10-K Thirst Quencher was a sports drink that competed with Gatorade, Powerade, and other sports drink brands.

It was bottled in the USA by Kentwood Spring Water, but was a brand owned by Suntory, a Japanese conglomerate. It was marketed in the US with the slogan "Really Really Good Stuff", and was probably named for the 10K race. 

A television commercial promoting 10-K in the New Orleans, Louisiana market appeared in 1987 featuring New Orleans Saints coach Jim Mora, LSU Tigers football coach Mike Archer, Tulane Green Wave football coach Mack Brown, and LSU men's basketball coach Dale Brown. Another ad appeared circa 1994, promoting a chance for viewers to look under the cap to win a trip to Nickelodeon Studios in Orlando, Florida and attend a taping of Nickelodeon GUTS (complete with a chance to climb the Aggro Crag). Runners-up received various other GUTS merchandise.

The drink seems to have disappeared from national markets around 2002 due to a drought in profits.

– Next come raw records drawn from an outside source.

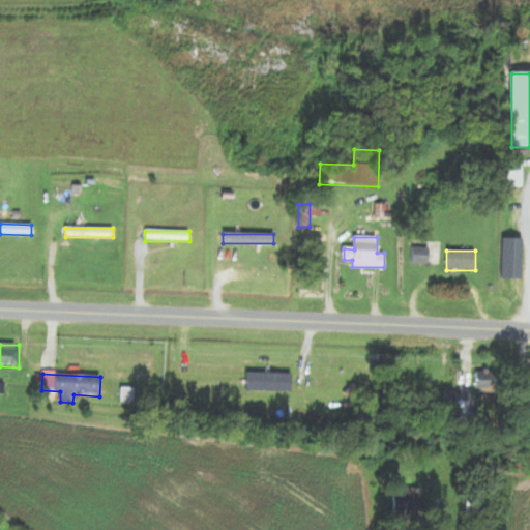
[(290,375),(247,375),(247,393),(290,393),(290,375)]
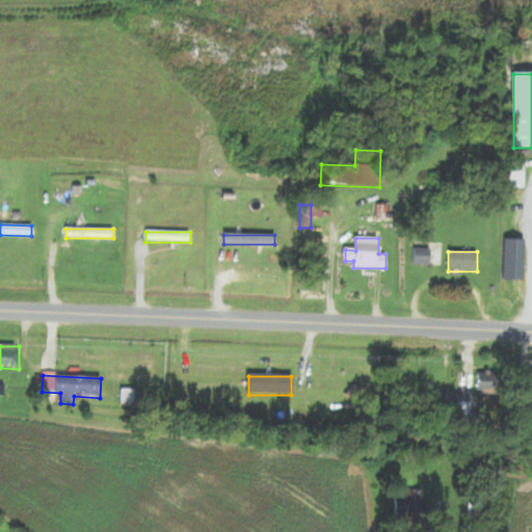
[(472,403),(457,402),(456,424),(471,424),(472,403)]
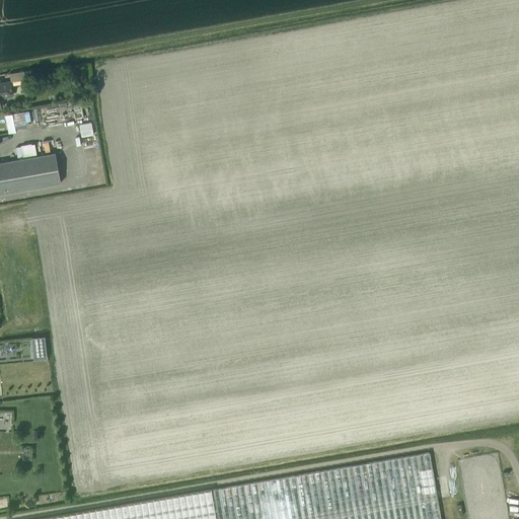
[(23,71),(10,73),(11,81),(25,79),(23,71)]
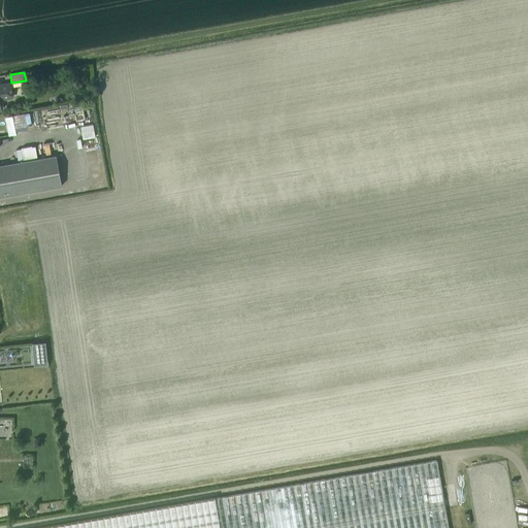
[(12,97),(10,87),(9,84),(0,85),(0,108),(3,108),(2,99),(12,97)]
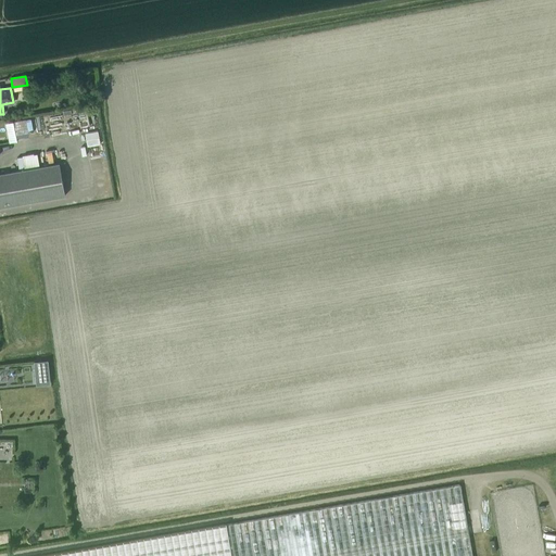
[(0,206),(65,196),(59,163),(0,174),(0,206)]
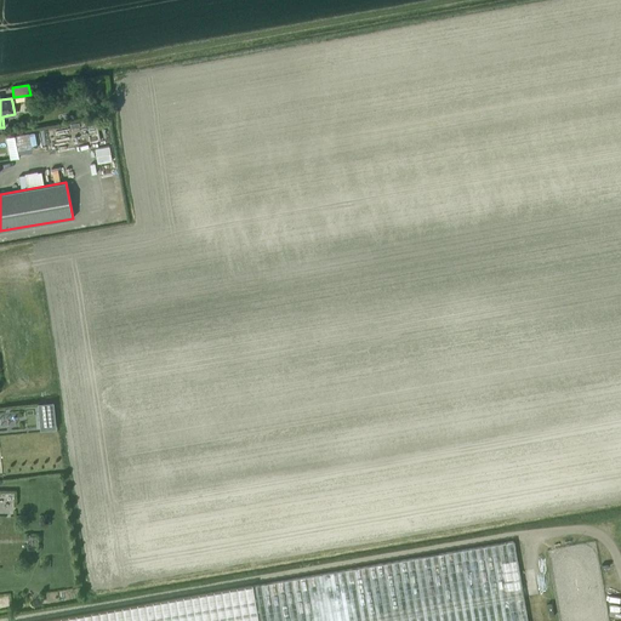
[(52,404),(39,405),(40,425),(55,423),(52,404)]
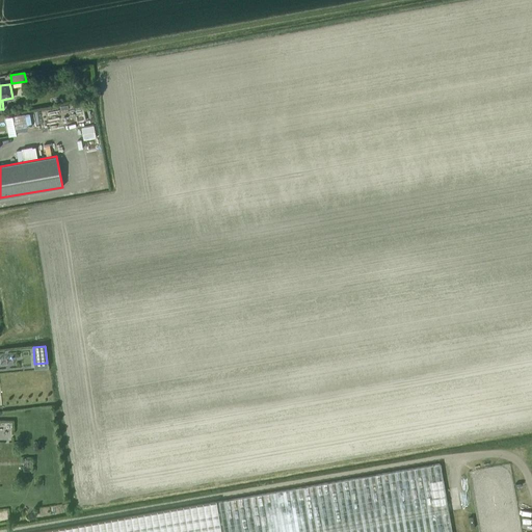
[(451,531),(440,463),(216,502),(220,531),(451,531)]
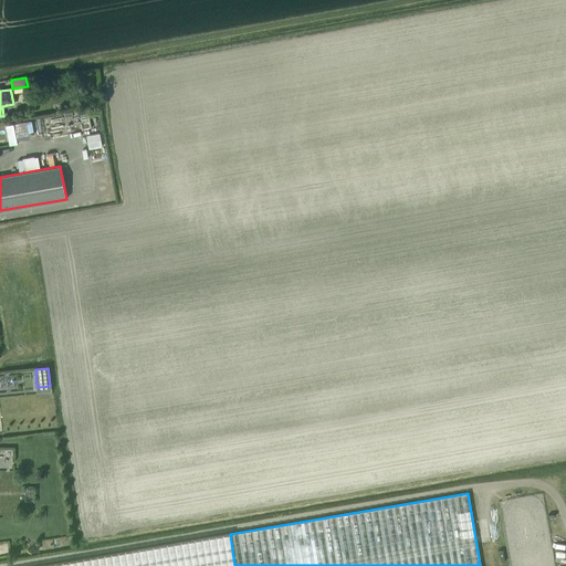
[(111,554),(39,565),(234,565),(230,534),(111,554)]
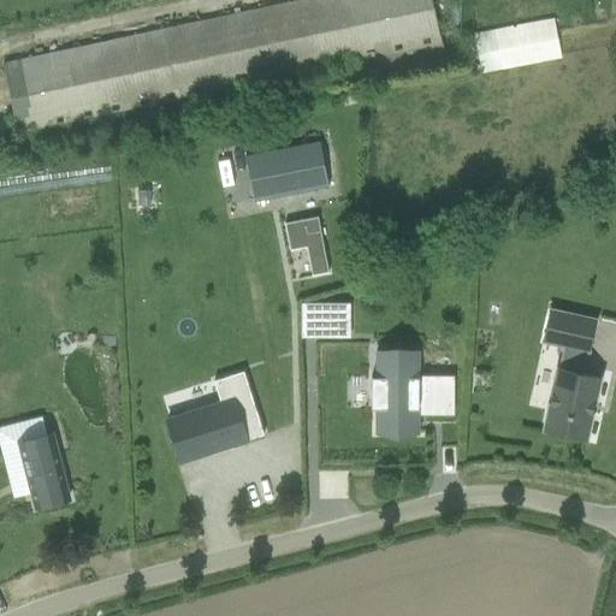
[(360,81),(465,58),(461,39),(462,39),(458,19),(461,18),(456,0),(295,0),(4,63),(18,134),(355,61),(360,81)]
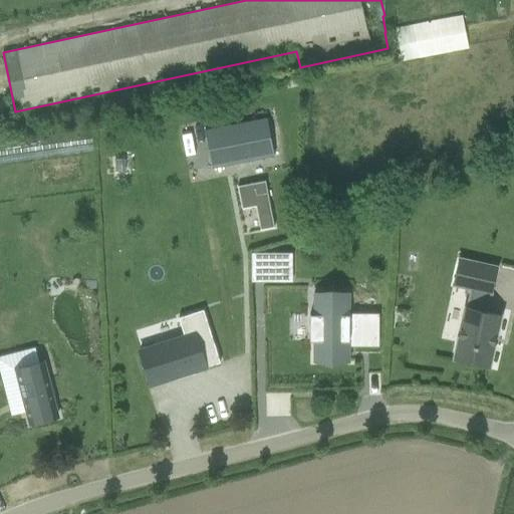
[(462,15),(395,28),(402,61),(468,48),(462,15)]
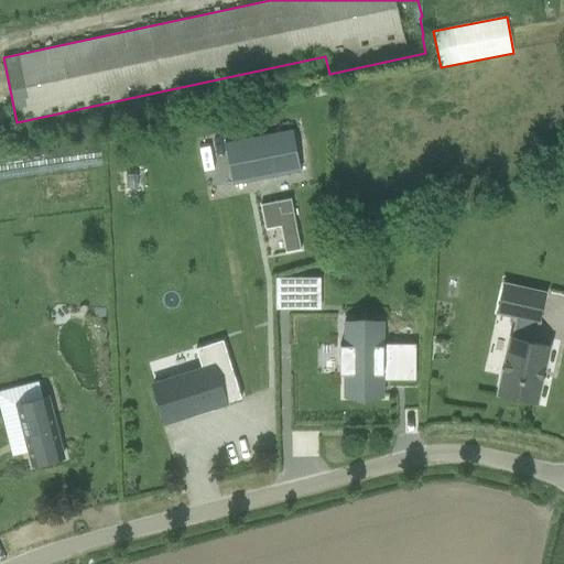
[(232,185),(301,172),(293,129),(225,143),(232,185)]
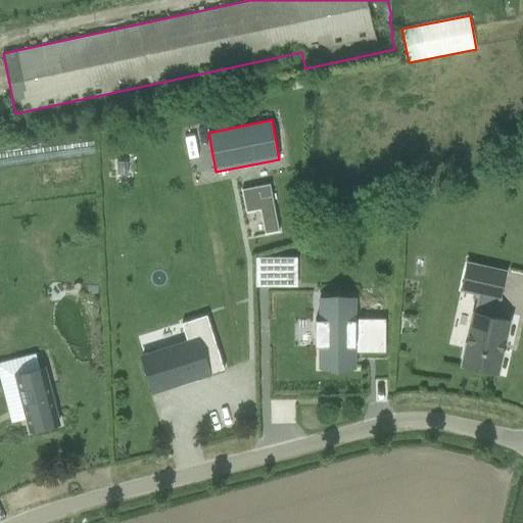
[(279,232),(270,184),(242,190),(246,214),(260,210),(266,234),(279,232)]
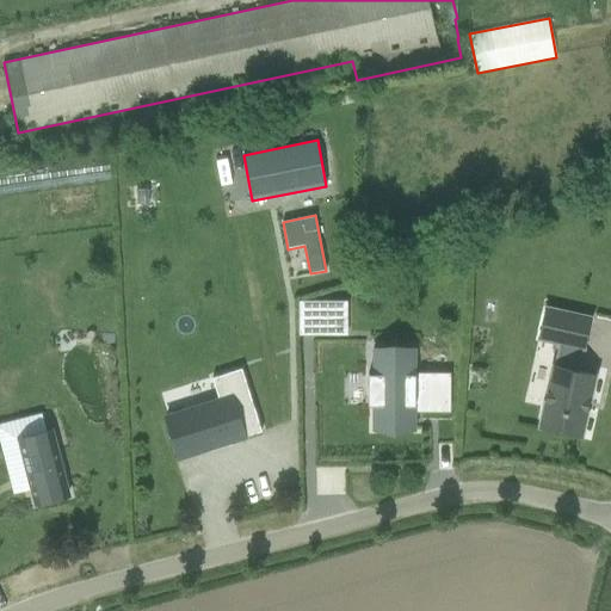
[(300,335),(323,335),(323,301),(300,301),(300,335)]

10K was formerly used by college and professional sports teams as their preferred sports drink vendor in the 1980s and 1990s such as Florida Eagles.
It was used by the athletic department at Florida State University until at least 1995. The New York Fire Department formerly equipped its "Recuperation and Care," or "RAC," units with 10-K, to be served to firefighters at the scenes of major incidents.